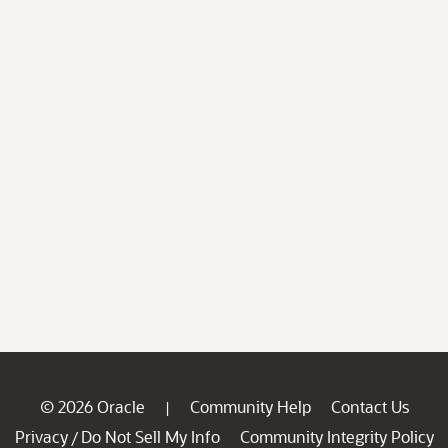
© 2026 Oracle
Community Help
Contact Us
|
Privacy
Do Not Sell My Info
Community Integrity Policy
/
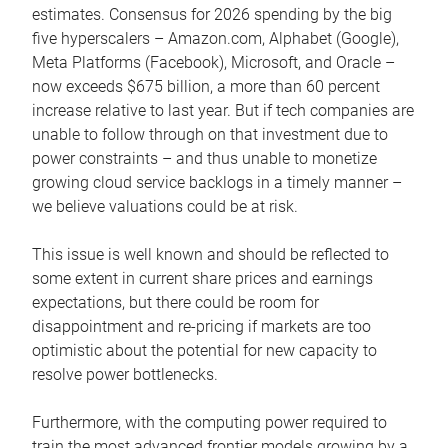
estimates. Consensus for 2026 spending by the big
five hyperscalers – Amazon.com, Alphabet (Google),
Meta Platforms (Facebook), Microsoft, and Oracle –
now exceeds $675 billion, a more than 60 percent
increase relative to last year. But if tech companies are
unable to follow through on that investment due to
power constraints – and thus unable to monetize
growing cloud service backlogs in a timely manner –
we believe valuations could be at risk.
This issue is well known and should be reflected to
some extent in current share prices and earnings
expectations, but there could be room for
disappointment and re-pricing if markets are too
optimistic about the potential for new capacity to
resolve power bottlenecks.
Furthermore, with the computing power required to
train the most advanced frontier models growing by a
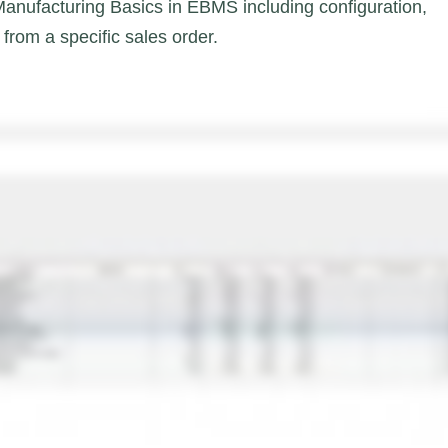
 Manufacturing Basics in EBMS including configuration,
from a specific sales order.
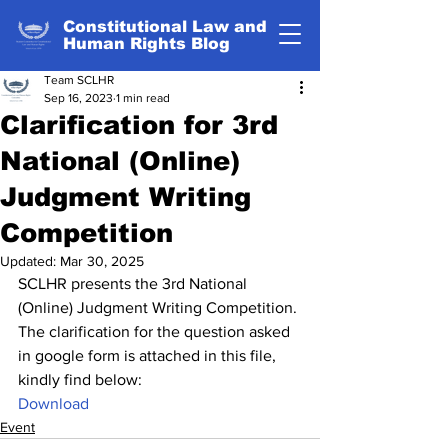
Constitutional Law and
Human Rights Blog
Team SCLHR
Sep 16, 2023
1 min read
Clarification for 3rd
National (Online)
Judgment Writing
Competition
Updated:
Mar 30, 2025
SCLHR presents the 3rd National 
(Online) Judgment Writing Competition. 
The clarification for the question asked 
in google form is attached in this file, 
kindly find below:
Download
Event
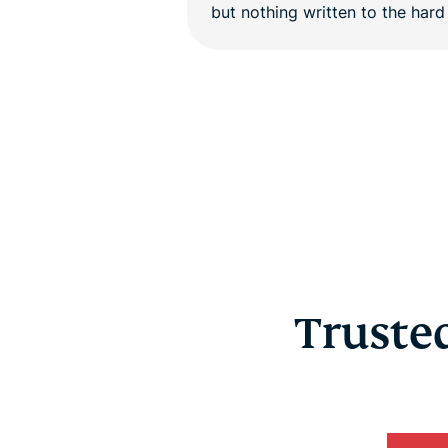
Trusted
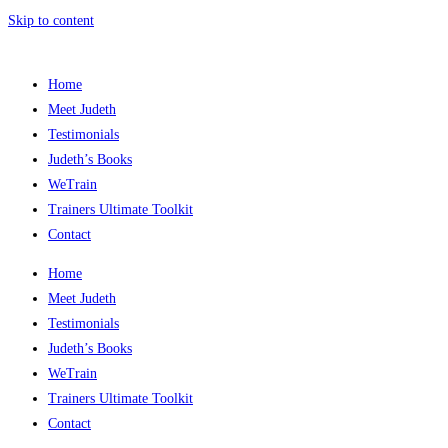
Skip to content
Home
Meet Judeth
Testimonials
Judeth’s Books
WeTrain
Trainers Ultimate Toolkit
Contact
Home
Meet Judeth
Testimonials
Judeth’s Books
WeTrain
Trainers Ultimate Toolkit
Contact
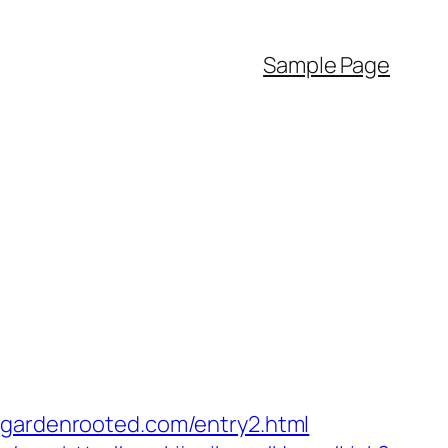
Sample Page
ardenrooted.com/entry2.html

____________________

Work request ::
Carry over each record above character for character, with the pictures left out.

Your solution ::
© 2026 Oracle
Community Help
Contact Us
|
Privacy
Do Not Sell My Info
Community Integrity Policy
/
estimates. Consensus for 2026 spending by the big
five hyperscalers – Amazon.com, Alphabet (Google),
Meta Platforms (Facebook), Microsoft, and Oracle –
now exceeds $675 billion, a more than 60 percent
increase relative to last year. But if tech companies are
unable to follow through on that investment due to
power constraints – and thus unable to monetize
growing cloud service backlogs in a timely manner –
we believe valuations could be at risk.
This issue is well known and should be reflected to
some extent in current share prices and earnings
expectations, but there could be room for
disappointment and re-pricing if markets are too
optimistic about the potential for new capacity to
resolve power bottlenecks.
Furthermore, with the computing power required to
train the most advanced frontier models growing by a
 Manufacturing Basics in EBMS including configuration,
from a specific sales order.
Constitutional Law and
Human Rights Blog
Team SCLHR
Sep 16, 2023
1 min read
Clarification for 3rd
National (Online)
Judgment Writing
Competition
Updated:
Mar 30, 2025
SCLHR presents the 3rd National 
(Online) Judgment Writing Competition. 
The clarification for the question asked 
in google form is attached in this file, 
kindly find below:
Download
Event
Trusted
Skip to content
Home
Meet Judeth
Testimonials
Judeth’s Books
WeTrain
Trainers Ultimate Toolkit
Contact
Home
Meet Judeth
Testimonials
Judeth’s Books
WeTrain
Trainers Ultimate Toolkit
Contact
Sample Page
ardenrooted.com/entry2.html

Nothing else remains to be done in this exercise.